Research areas and approaches

The liver–gut–brain axis is a physiological system specialized in fuel sensing and processing. Messenger molecules of diverse chemical composition and origin mediate cross-talks between these three organs. Our research aims to focus on this system and gain insight into the mechanisms by which nutrient-derived metabolites in general and bile acids, in particular, are sensed and integrated with the hormonal and neuronal system to coordinate overall energy utilization and homeostasis. At the subcellular level, our research indicates that mitochondria play a key role in mediating these responses. Understanding how these organelles are regulated is thus at the center of our research.

The liver – gut axis

The liver-gut axis is a system specialized in nutrient sensing and processing that plays a major role in the regulation of energy intake. These two organs communicate extensively via the biliary tract, portal vein, and systemic mediators. Intestinal factors regulate bile acid synthesis, glucose and lipid metabolism in the liver whereas hepatic molecules, such as bile acids, influence intestinal homeostasis. Our research covers both ways of this communication system. By investigating how nutrient-derived molecules activate hepatic nuclear receptors, we study the regulation of hepatic metabolism by the intestine and the gut microbiome. Conversely, we are interested in understanding how liver-produced bile acids can control intestinal renewal under normal and pathological conditions. This research is performed using state of the art in vivoapproaches involving genetically modified animals as well as ex vivointestine and liver stem cell-based organoid culture system. Such organoids self-organize into 3D matrigel environment and recapitulate tissue architecture and hepatic as well as intestinal metabolic functions. These organoids are well-suited for genetic manipulation, imaging, drug screening as well as genomic/proteomic/metabolomic analysis and constitute excellent tools to investigate fundamental questions related to the liver-gut axis and its regulation by signaling molecules. Our team also uses intestine and liver organoids to model metabolic dysfunctions, such as non-alcoholic fatty liver disease and intestinal cancers.

The brain – liver axis

The brain-liver axis has traditionally been studied in the context of stress induced by a lack of nutrients. During prolonged fasting, the brain coordinates responses between the liver and different fat depots to ensure that fuel is provided in the form of sugar and ketone bodies to vital organs. Our lab pushes these boundaries by investigating the role of this axis in the context of controlled energy expenditure triggered by other types of stress such as hypothermia. At the anatomical level, we study how projections from the sympathetic nervous system innervate the liver and regulate hepatic metabolic pathways linked to the control of whole-body energy homeostasis. At the cellular level, we investigate the respective contributions of pericentral and periportal hepatocytes to liver homeostasis and energy output. Finally, at the sub-cellular levels, our work is focused on hepatic mitochondria and how a set of liver-specific transporters regulate hepatic fuel utilization in the context of energy expenditure. We also study how hepatic metabolites, such as bile acids, impact on central regulation. In particular, how these molecules inform the hypothalamus about the nutritional state of the organism. To unravel these novel functions, we are using state-of-the-art approaches in biochemistry, molecular biology, and mouse genetics. An integrative approach combining genetically engineered mouse models, metabolic phenotyping and in-depth cellular and molecular profiling in cellular and ex vivo organoid models is used to reconstruct the networks that are modified by hormonal and neuronal signaling molecules.
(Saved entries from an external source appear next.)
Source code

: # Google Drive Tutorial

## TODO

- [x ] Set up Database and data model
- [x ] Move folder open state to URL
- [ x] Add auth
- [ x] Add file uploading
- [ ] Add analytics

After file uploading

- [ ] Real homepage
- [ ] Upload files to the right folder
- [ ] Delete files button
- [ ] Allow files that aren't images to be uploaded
System genetics of bile acid signaling

Given the powerful beneficial actions of bile acids as hormones acting on multifactorial metabolic diseases and aging, our lab is interested in understanding the genetic and environmental factors that control BA homeostasis. To this end, we have set up an unbiased systems genetics approach to identify genetic and environmental determinants that control BA signaling and to define the impact of BAs on health and disease. This approach relies on the analysis of a diverse panel of recombinant inbred mouse lines that descend from crosses between a C57BL/6J mother and a DBA/2J father—also referred to as BXD mouse genetic reference population (GRP). Our lab has used this GRP to collect normative and experimental clinical phenotypes and developed strong bioinformatics skills to correlate changes in BA levels with metabolic parameters and phenotypes. Computational and bioinformatics approaches are being applied not only to our system genetics approach but to all the above-mentioned projects for which we are using omics methodologies (metabolomics, proteomics, transcriptomics, and epigenomics).